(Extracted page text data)

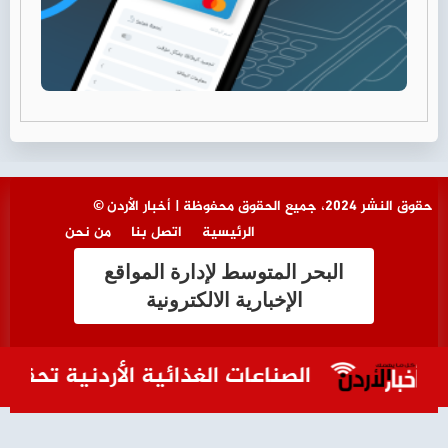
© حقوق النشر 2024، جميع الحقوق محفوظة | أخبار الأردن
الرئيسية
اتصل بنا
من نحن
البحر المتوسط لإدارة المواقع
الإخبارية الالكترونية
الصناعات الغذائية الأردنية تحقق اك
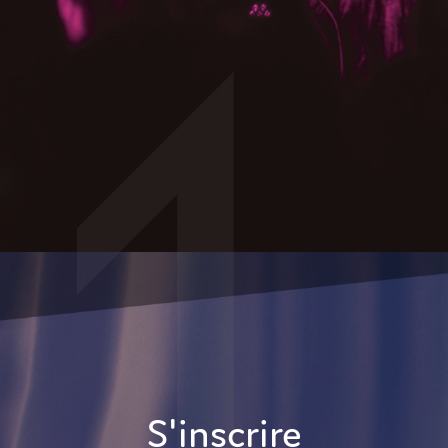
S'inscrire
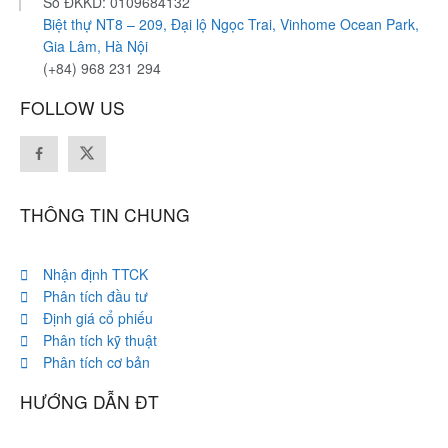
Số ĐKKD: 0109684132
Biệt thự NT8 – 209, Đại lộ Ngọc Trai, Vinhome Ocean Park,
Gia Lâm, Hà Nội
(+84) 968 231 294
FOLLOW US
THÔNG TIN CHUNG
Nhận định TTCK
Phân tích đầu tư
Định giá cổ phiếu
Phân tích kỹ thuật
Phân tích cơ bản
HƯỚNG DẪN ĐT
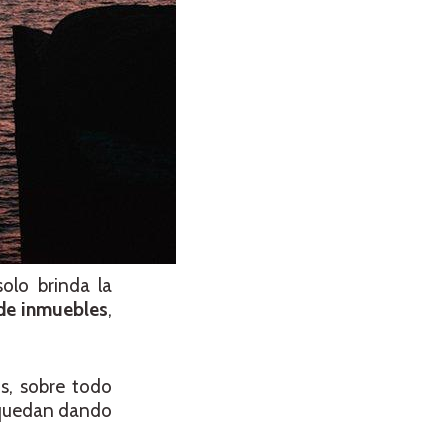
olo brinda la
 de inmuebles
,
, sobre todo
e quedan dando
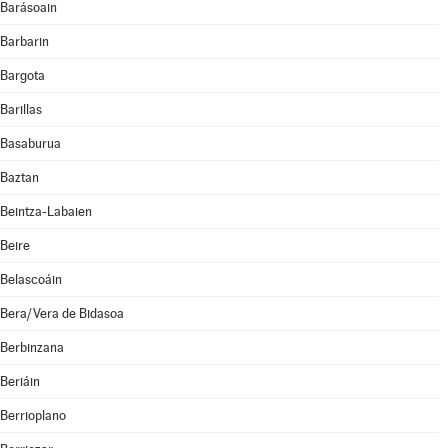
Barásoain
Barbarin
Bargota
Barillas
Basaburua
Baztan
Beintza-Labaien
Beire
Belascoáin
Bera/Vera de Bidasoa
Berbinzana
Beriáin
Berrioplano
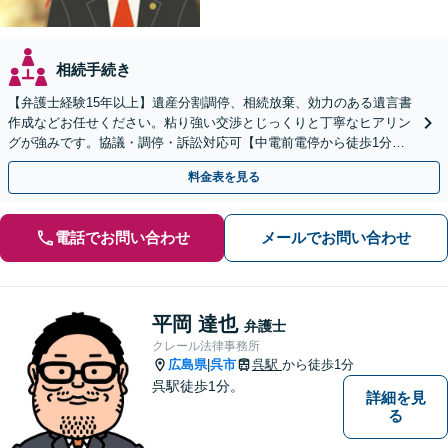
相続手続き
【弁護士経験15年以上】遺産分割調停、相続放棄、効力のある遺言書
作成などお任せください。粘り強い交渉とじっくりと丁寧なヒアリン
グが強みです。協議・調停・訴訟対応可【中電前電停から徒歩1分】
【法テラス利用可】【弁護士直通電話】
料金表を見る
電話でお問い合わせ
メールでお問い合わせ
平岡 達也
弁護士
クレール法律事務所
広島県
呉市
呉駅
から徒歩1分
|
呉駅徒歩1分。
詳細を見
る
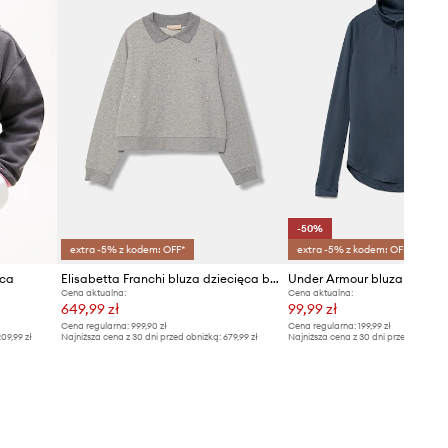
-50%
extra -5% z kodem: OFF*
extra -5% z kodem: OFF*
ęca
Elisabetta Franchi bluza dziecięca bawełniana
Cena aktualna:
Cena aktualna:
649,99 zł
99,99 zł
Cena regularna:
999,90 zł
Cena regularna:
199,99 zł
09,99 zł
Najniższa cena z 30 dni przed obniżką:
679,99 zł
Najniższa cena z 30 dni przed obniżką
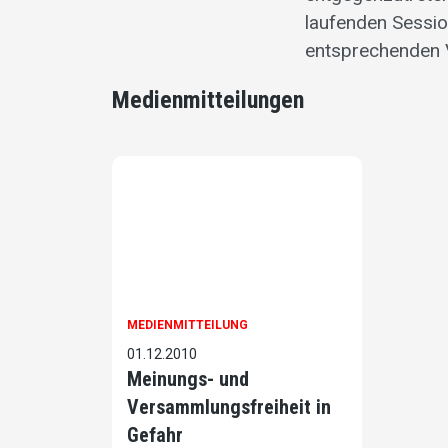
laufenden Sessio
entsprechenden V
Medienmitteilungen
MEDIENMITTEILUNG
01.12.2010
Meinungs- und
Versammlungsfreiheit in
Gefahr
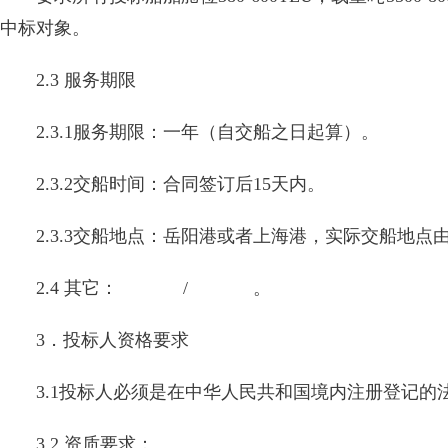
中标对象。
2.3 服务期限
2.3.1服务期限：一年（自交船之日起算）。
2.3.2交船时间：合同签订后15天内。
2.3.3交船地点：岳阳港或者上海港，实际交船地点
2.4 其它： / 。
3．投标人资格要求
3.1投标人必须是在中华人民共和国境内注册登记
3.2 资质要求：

◆ Exercise prompt
From the first line above to the last, copy the records exactly but omit the pictures.

◆ Exercise output
© حقوق النشر 2024، جميع الحقوق محفوظة | أخبار الأردن
الرئيسية
اتصل بنا
من نحن
البحر المتوسط لإدارة المواقع
الإخبارية الالكترونية
الصناعات الغذائية الأردنية تحقق اك
S'inscrire
Số ĐKKD: 0109684132
Biệt thự NT8 – 209, Đại lộ Ngọc Trai, Vinhome Ocean Park,
Gia Lâm, Hà Nội
(+84) 968 231 294
FOLLOW US
THÔNG TIN CHUNG
Nhận định TTCK
Phân tích đầu tư
Định giá cổ phiếu
Phân tích kỹ thuật
Phân tích cơ bản
HƯỚNG DẪN ĐT
olo brinda la
 de inmuebles
,
, sobre todo
e quedan dando
Barásoain
Barbarin
Bargota
Barillas
Basaburua
Baztan
Beintza-Labaien
Beire
Belascoáin
Bera/Vera de Bidasoa
Berbinzana
Beriáin
Berrioplano
相続手続き
【弁護士経験15年以上】遺産分割調停、相続放棄、効力のある遺言書
作成などお任せください。粘り強い交渉とじっくりと丁寧なヒアリン
グが強みです。協議・調停・訴訟対応可【中電前電停から徒歩1分】
【法テラス利用可】【弁護士直通電話】
料金表を見る
電話でお問い合わせ
メールでお問い合わせ
平岡 達也
弁護士
クレール法律事務所
広島県
呉市
呉駅
から徒歩1分
|
呉駅徒歩1分。
詳細を見
る
-50%
extra -5% z kodem: OFF*
extra -5% z kodem: OFF*
ęca
Elisabetta Franchi bluza dziecięca bawełniana
Cena aktualna:
Cena aktualna:
649,99 zł
99,99 zł
Cena regularna:
999,90 zł
Cena regularna:
199,99 zł
09,99 zł
Najniższa cena z 30 dni przed obniżką:
679,99 zł
Najniższa cena z 30 dni przed obniżką
laufenden Sessio
entsprechenden V
Medienmitteilungen
MEDIENMITTEILUNG
01.12.2010
Meinungs- und
Versammlungsfreiheit in
Gefahr
中标对象。
2.3 服务期限
2.3.1服务期限：一年（自交船之日起算）。
2.3.2交船时间：合同签订后15天内。
2.3.3交船地点：岳阳港或者上海港，实际交船地点
2.4 其它： / 。
3．投标人资格要求
3.1投标人必须是在中华人民共和国境内注册登记
3.2 资质要求：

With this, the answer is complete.